そして、子どもはトータルな生活の半年、一年をかけて成長しているのです。

だから「ことば」や「あるく」が、専門家のおかげ、というのはお世辞でいうにはかまいませんが、本気で思っているとしたら子どもにも自分にも失礼な話だと思います。

同じような成長の瞬間は、ふつうの保育園や幼稚園の出会いと生活の中でも無数に起こっています。

障害があろうと、発達が遅れていようと、子どもは子ども自身がもっている命の力のもとで成長しているのであって、専門家とおつきあいしないと成長しないのではありません。

いまの療育の場、通園施設が行っている役割は、子どもよりも「子どもの親」が必要としているのだと感じます。
だれもが「子育て」に必要な遊び場や学び場、親子の居場所や相談相手、そういった「本来あるものの」代わりとしてあるのです。

では、「子どもの親」が本来必要とするものが、得られないのはなぜか。
子どもに障害があることで、引き受けようとしない「子どもの居場所」がありすぎるからです。

すべての保育園や幼稚園が、障害のある子をすべてあたりまえに受け入れる社会だったら、そこで障害のある子への必要な配慮が整えられていたら、あえて「療育の場と専門家」を必要する親子はほとんどいないでしょう。

「そんなたわごとを…」と言われるでしょうか。
でも、現実に東松山市では次のようなことが起こりました。

『 平成8年から、保育園に保育士を加配し障害児を受け入れてきたが、今では経管栄養や二分脊椎で導尿が必要など、医療的なケアが必要な子どもも保育園に看護師を配置して受け入れるまでになった。その結果として、障害児は保育園か幼稚園に通えるようになったため、市内の障害児通園施設は平成16年3月に閉園になった。』(東松山市長)

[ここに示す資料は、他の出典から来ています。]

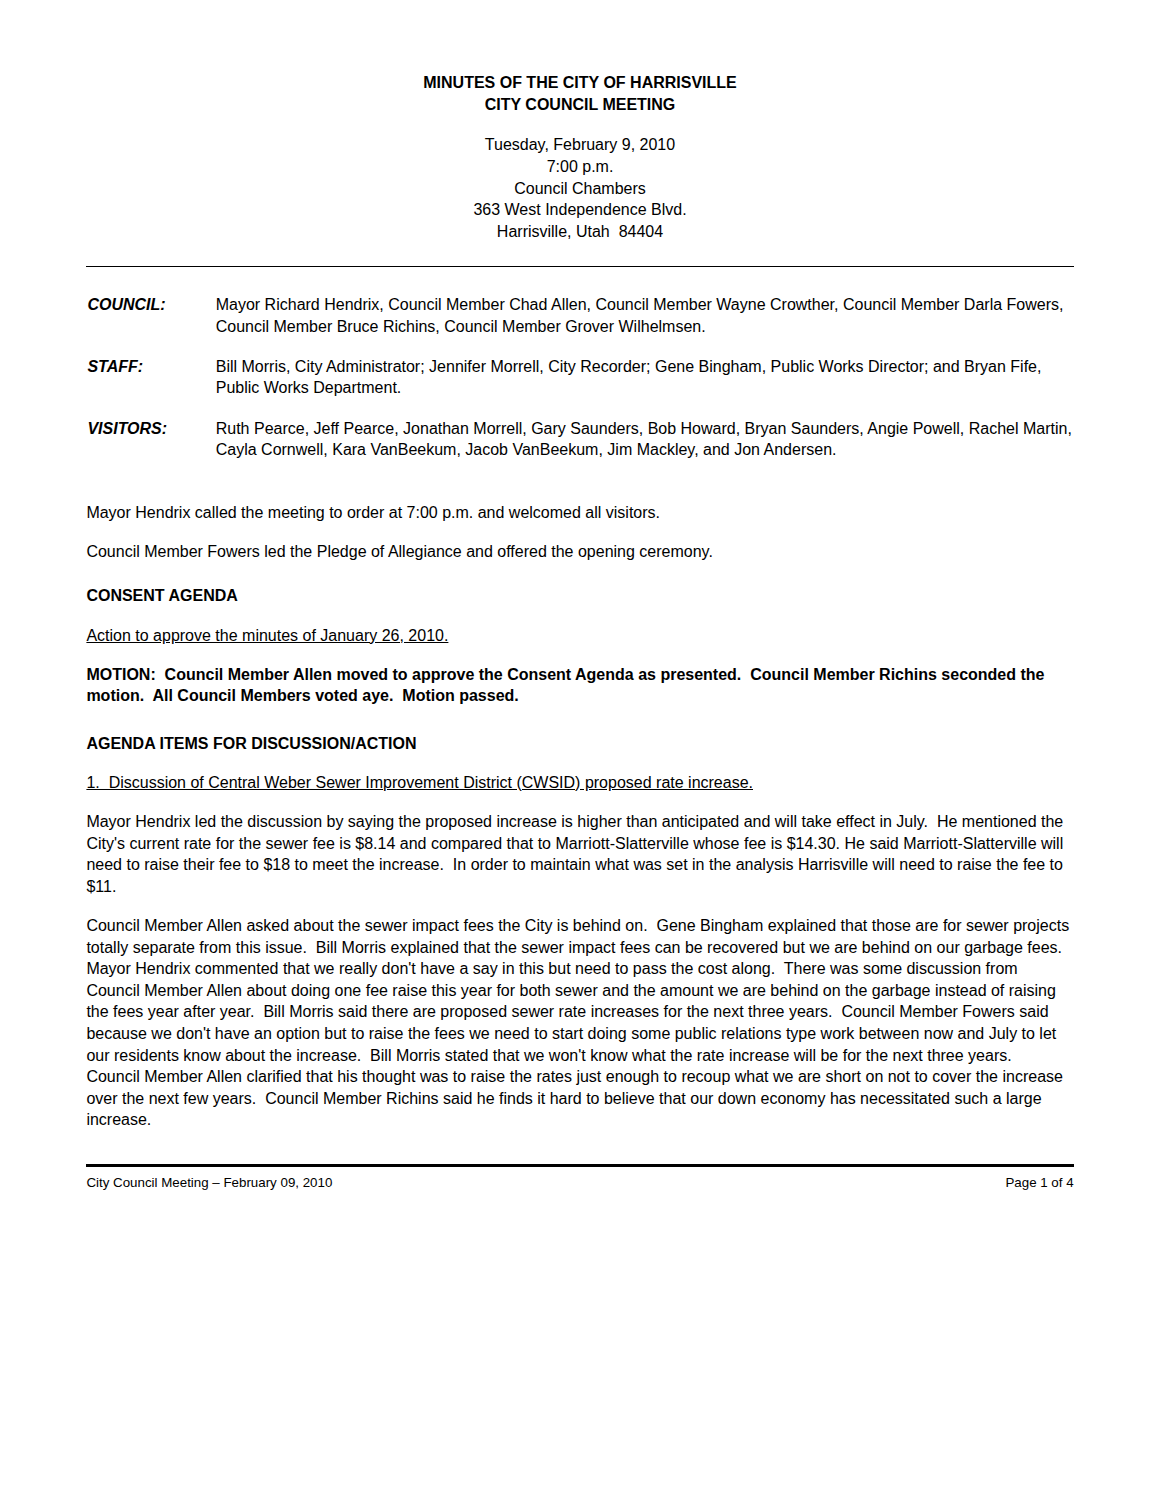MINUTES OF THE CITY OF HARRISVILLE
CITY COUNCIL MEETING
Tuesday, February 9, 2010
7:00 p.m.
Council Chambers
363 West Independence Blvd.
Harrisville, Utah 84404
| COUNCIL: | Mayor Richard Hendrix, Council Member Chad Allen, Council Member Wayne Crowther, Council Member Darla Fowers, Council Member Bruce Richins, Council Member Grover Wilhelmsen. |
| STAFF: | Bill Morris, City Administrator; Jennifer Morrell, City Recorder; Gene Bingham, Public Works Director; and Bryan Fife, Public Works Department. |
| VISITORS: | Ruth Pearce, Jeff Pearce, Jonathan Morrell, Gary Saunders, Bob Howard, Bryan Saunders, Angie Powell, Rachel Martin, Cayla Cornwell, Kara VanBeekum, Jacob VanBeekum, Jim Mackley, and Jon Andersen. |
Mayor Hendrix called the meeting to order at 7:00 p.m. and welcomed all visitors.
Council Member Fowers led the Pledge of Allegiance and offered the opening ceremony.
CONSENT AGENDA
Action to approve the minutes of January 26, 2010.
MOTION: Council Member Allen moved to approve the Consent Agenda as presented. Council Member Richins seconded the motion. All Council Members voted aye. Motion passed.
AGENDA ITEMS FOR DISCUSSION/ACTION
1. Discussion of Central Weber Sewer Improvement District (CWSID) proposed rate increase.
Mayor Hendrix led the discussion by saying the proposed increase is higher than anticipated and will take effect in July. He mentioned the City's current rate for the sewer fee is $8.14 and compared that to Marriott-Slatterville whose fee is $14.30. He said Marriott-Slatterville will need to raise their fee to $18 to meet the increase. In order to maintain what was set in the analysis Harrisville will need to raise the fee to $11.
Council Member Allen asked about the sewer impact fees the City is behind on. Gene Bingham explained that those are for sewer projects totally separate from this issue. Bill Morris explained that the sewer impact fees can be recovered but we are behind on our garbage fees. Mayor Hendrix commented that we really don't have a say in this but need to pass the cost along. There was some discussion from Council Member Allen about doing one fee raise this year for both sewer and the amount we are behind on the garbage instead of raising the fees year after year. Bill Morris said there are proposed sewer rate increases for the next three years. Council Member Fowers said because we don't have an option but to raise the fees we need to start doing some public relations type work between now and July to let our residents know about the increase. Bill Morris stated that we won't know what the rate increase will be for the next three years. Council Member Allen clarified that his thought was to raise the rates just enough to recoup what we are short on not to cover the increase over the next few years. Council Member Richins said he finds it hard to believe that our down economy has necessitated such a large increase.
City Council Meeting – February 09, 2010 Page 1 of 4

つまり、療育とは、「本来あるものの代わりの保障」といえます。
本来あるべき、子どもの生活の居場所、親が安心できる子育ての環境。
人や物を含めて、子どもの日常生活を豊かにすることで、子ども自らが成長する力を応援すること。それが子どもに関わる専門家の役割です。

お医者さんだって、自分の力で病気を治した、とは言わない。
本人の治る力、生きる力、それを手助けしているだけだという。
それなのに、子どものことばが「専門家」のおかげで生まれるなんてことがあるわけがないじゃないか。

なのに、子どもの成長を、専門家の仕事の成果みたいに思わせるなよな、と思います。

それは、子ども自身のちからだろ。
それは、何回も何十回も保育園を断られた親が、必死で療育に通い続けて、子どもの生活を豊かに育ててきた親のちからだろ。

そこを勘違いさせてしまうから、小学校も中学校も、子どもには「学校生活」よりも、「専門家の指導」が必要だと思わせてしまうのです。
親や子どもを「エンパワー」することの反対ばかりするから、親が専門家を信じていれば間違いないと思い込んでしまい、親の力、子どもの力を見過ごしてしまうのだと思います。